En las raíces de Occidente está la civilización romana, el pensamiento griego y la fe judeo-cristiana. Griegos y Romanos ya habían conformado una simbiosis relativamente estable a partir del idioma y la riqueza cultural griegas, y la capacidad administrativa y poderío militar romanos. Pero ese mundo se alimenta de triturar a millones de seres humanos anónimos, a los que trata como herramientas de labor, o como objetos de comercio o de placer.
El mensaje cristiano, empezando por las clases sociales más bajas y ascendiendo lentamente, sobre todo a través de la convicción de las mujeres, esposas y madres, llega a convertirse en un eje central de referencia en una nueva cosmovisión que habla del ser humano como amado por Dios, y que mira el futuro no como repetición sino como redención y esperanza.

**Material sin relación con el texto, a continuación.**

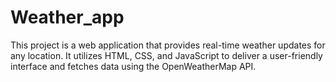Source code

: # Weather_app
This project is a web application that provides real-time weather updates for any location. It utilizes HTML, CSS, and JavaScript to deliver a user-friendly interface and fetches data using the OpenWeatherMap API.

No todo es glorioso en esos siglos, sin embargo: hay mediocridad y compromisos turbios con el poder mundano. Mas providencialmente surge entonces la vida monástica, como alternativa auto-renovable y expansible, que providencialmente crece a lo largo de los caminos marcados por el Imperio Romano, ya decadente o vencido.
La civilización de los monasterios será la semilla de la Europa que conocemos, alimentada por Roma, Grecia y Jerusalén.